III
El ardiente beso arrastró a Bill Heydon a una nube de acuciante placer. La lengua de su misteriosa nueva amante le dejó en la boca una saliva que se fundió como humo de opio. Aspiró su aroma y se dejó ir en la cálida y lujuriosa oscuridad del dormitorio. Al volver a la cama, atormentado por la macabra alucinación de Lissa sonriente y sin pechos, se había encontrado con una extraña figura.
El susto inicial casi detuvo su ya deteriorado corazón. La desconocida se inclinó sobre el lecho, le quitó con dulzura la camiseta y acarició su tórax con las manos. La sensación lo cautivó.
Cuando sus ojos volvieron a adaptarse a la oscuridad, vio de quién se trataba.
La señora Conner, el ama de llaves.
Su desnudez demostraba lo que él ya había sospechado, que era una mujer vigorosa y atractiva, con un busto firme y poderoso que no se había hundido con la edad.
Todo resto de raciocinio lo abandonó, pues si hubiera sido capaz de dedicarle el menor pensamiento lógico, habría comprendido lo peligroso que resultaba aquello. La máquina bien engrasada de sus sentidos de abogado le habrían recordado que la señora Conner era una empleada sin contrato, una mujer de las colinas que carecía de educación formal. Al tribunal no le iba a importar que se hubiera colado en la cama de Bill por voluntad propia. A la mañana siguiente podría acusarlo de violación y demandarlo por varios millones. Y ningún jurado rural se pondría jamás del lado de un abogado de la gran ciudad en un caso de violación o de explotación sexual, en especial cuando la demandante era de los suyos.
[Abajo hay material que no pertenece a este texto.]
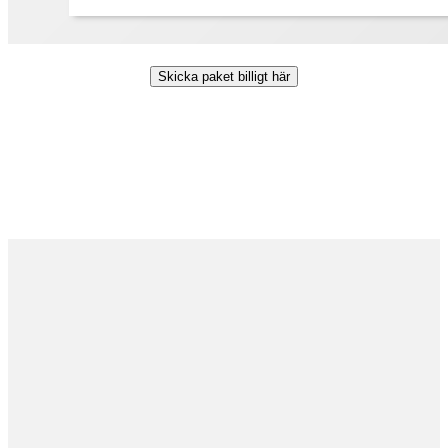
Skicka paket billigt här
No pensó en ponerle fin en ese mismo instante, sino que yació sobre el colchón y sus ojos devoraron aquella belleza natural expuesta, con ese deseo sureño en la mirada y esa pasión lasciva de mujer trabajadora.
Bill la dejó hacer.
También él tenía necesidades, necesidades que había ignorado durante demasiado tiempo.
Ella no dijo ni una palabra, la cálida sonrisa de su rostro ya era lo bastante expresiva. Lo besó con fervor; sus labios compartían su respiración y le sorbían la lengua. Él pasó los brazos alrededor de su espalda desnuda y la apretó contra su pecho. Gimió en su boca.
La cálida mano de la mujer se deslizó hacia abajo y fue entonces cuando cualquier posible resistencia por parte de Bill se fue por el retrete. El ímpetu de la señora Conner era evidente, lo podía notar en su respiración y verlo en el brillo de sus ojos.
Entonces ella se incorporó, pasó una pierna por encima de su cadera y montó sobre él a horcajadas.